Mmm... I actually never expected that kind of experience from uni. From what i gather its more like general view of everything, past, present, future, like showing what kind of stuff programming reaches, and then you'd need to research and get experience in the field that you're interested in.

I never expected to learn HLSL from uni for example, i just expected it to present me about how much stuff is out there so i can further improve on a specific field.

And computing is a somewhat "new thing", i imagine that with physics, biology, medicine or some other older field you cant seriously expect that if a guy with a degree knows everything in such discipline.

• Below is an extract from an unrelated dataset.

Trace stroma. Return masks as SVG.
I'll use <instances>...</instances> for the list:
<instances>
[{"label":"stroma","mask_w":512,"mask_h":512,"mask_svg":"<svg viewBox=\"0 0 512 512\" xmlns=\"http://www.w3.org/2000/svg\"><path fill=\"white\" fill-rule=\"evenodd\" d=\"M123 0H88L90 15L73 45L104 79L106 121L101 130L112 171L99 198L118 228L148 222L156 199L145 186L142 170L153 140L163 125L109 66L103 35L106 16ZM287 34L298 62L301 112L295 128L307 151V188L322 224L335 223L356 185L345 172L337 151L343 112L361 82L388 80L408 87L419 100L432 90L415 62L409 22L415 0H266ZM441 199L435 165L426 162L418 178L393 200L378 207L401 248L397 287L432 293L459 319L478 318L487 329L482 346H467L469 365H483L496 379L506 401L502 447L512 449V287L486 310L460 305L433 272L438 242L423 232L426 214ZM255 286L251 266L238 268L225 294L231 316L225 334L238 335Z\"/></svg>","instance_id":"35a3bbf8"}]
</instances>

For example, my career has all kind of courses, AI, web programming, data bases, system design, some low level stuff, electronics, mathematics, statistics, OSes, etc. That doesnt means that when i get a degree i can, say, go to work in a robotics company programming their AI, it means i know that all that stuff exists, and i know how to start to improve on each of those ramifications of "programming". If anyone expected complete in deph knowledge of each subject, we'd have 10 year careers.

Like school presents us things like mathematics, history, physics, literature, university presents us each sub ramifications of those big fields.

I think that the only way to make sure that someone knows something specific is that that person has doctorate or magister (ph. d? im not sure on the naming scheme on that one) on that specific field (that requires research and other contributions).

Though there is some worrisome stuff i wont deny (like the linked lists, its like the 1rst thing i saw after matrixes lol).